25分、中盤でボールを手にしたメッシから、ボージャンに向けて1本の縦パスが送り込まれる。エリア左際で完璧にマークを外していたボージャンはこれでGKビエラと1対1となり、強烈なシュートをニアの左ポスト横に突き刺して2-1。通常はファーに打つのが容易と思われる場面で、あえてほとんどスペースのないニアを狙ってのシュート。このあたり、彼の非凡さをよく現している。初先発を掴むや否や、バルサ史上リーガ最年少ゴールをサラリと決めて見せた17歳少年。これはリーガ全体でも3番目の記録である。おめでとう、ボージャン!

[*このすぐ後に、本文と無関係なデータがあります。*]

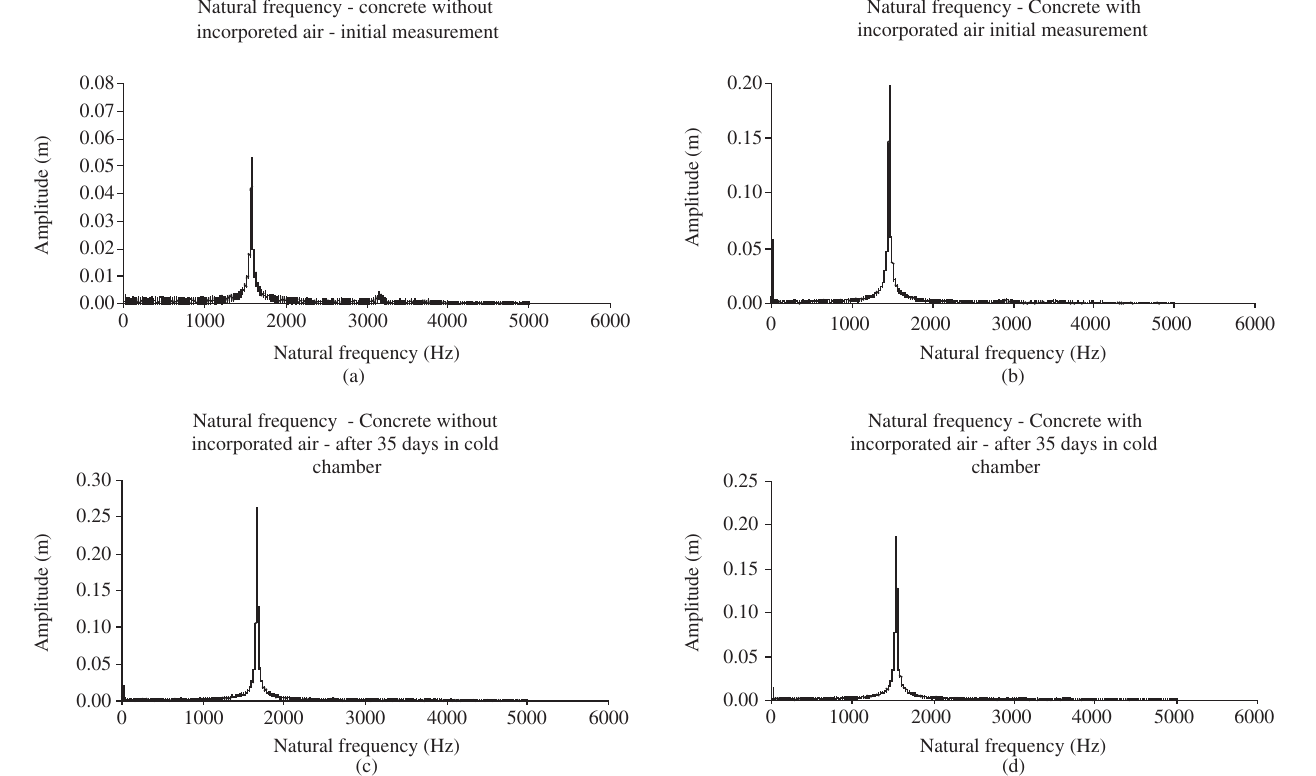
Figure 9. Curves to obtain the natural frequency in various ages for tested concrete at low temperatures. Source: Lima 9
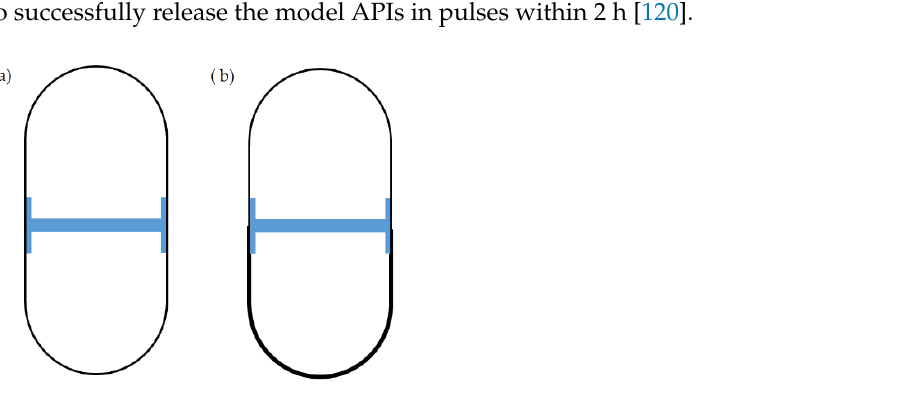
Table 3. The grouping of the manufactured capsules based on the publication year and then in al- phabetical order. Year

しかしバルセロニスタの喜びは束の間だった。この日は特にチームとしての守備が低調で、これまでに見せていたような安定感はどこへやら。33分、ピレスがプジョルとミリートのマークをかわし、エリア内でフリーになってしまったのだ。慌てたミリートはどうにか背後からボールにチェックをかけようとしたが、無念ピレスは激しく倒れてペナルティの笛がなる。これをまたもやセナが決め、バルサの息の根は止まった。
残り60分は、バルサにとって“ただ一刻も早く過ぎ去って欲しい時間”となる。反撃の余力は、ほぼゼロといってよかった。ミッドウィークに代表戦を戦った選手たちの疲れはドンドンと表面化されていき、リズムは低下していく。後半から仕掛けた3-4-3も上手く機能しない。そのままダラッとゲームが終わってくれればまだマシだったのだが、FIFAウイルスの猛威はそれだけには止まらなかった。更なる怪我人の発生によって、バルサは追い討ちをかけられるのである。
今回の犠牲者は、チームの心臓といっていいデコだった。72分、彼もまた今季チーム内に多発している筋肉の裂傷によって、ロッカールームへと強制退場。ドクターの初期診断によると、全治4〜5週間の怪我だという。ああどうして、このような試練が次から次へとバルサを襲うのか。チャビ、イニエスタにかかる負担は自ずと大きくなり、彼らの故障もまた危ぶまれる。中盤クライシス深刻化。
火曜日のレンジャース戦もまた、バルサにとっては非常に厳しい試験となりそうだ。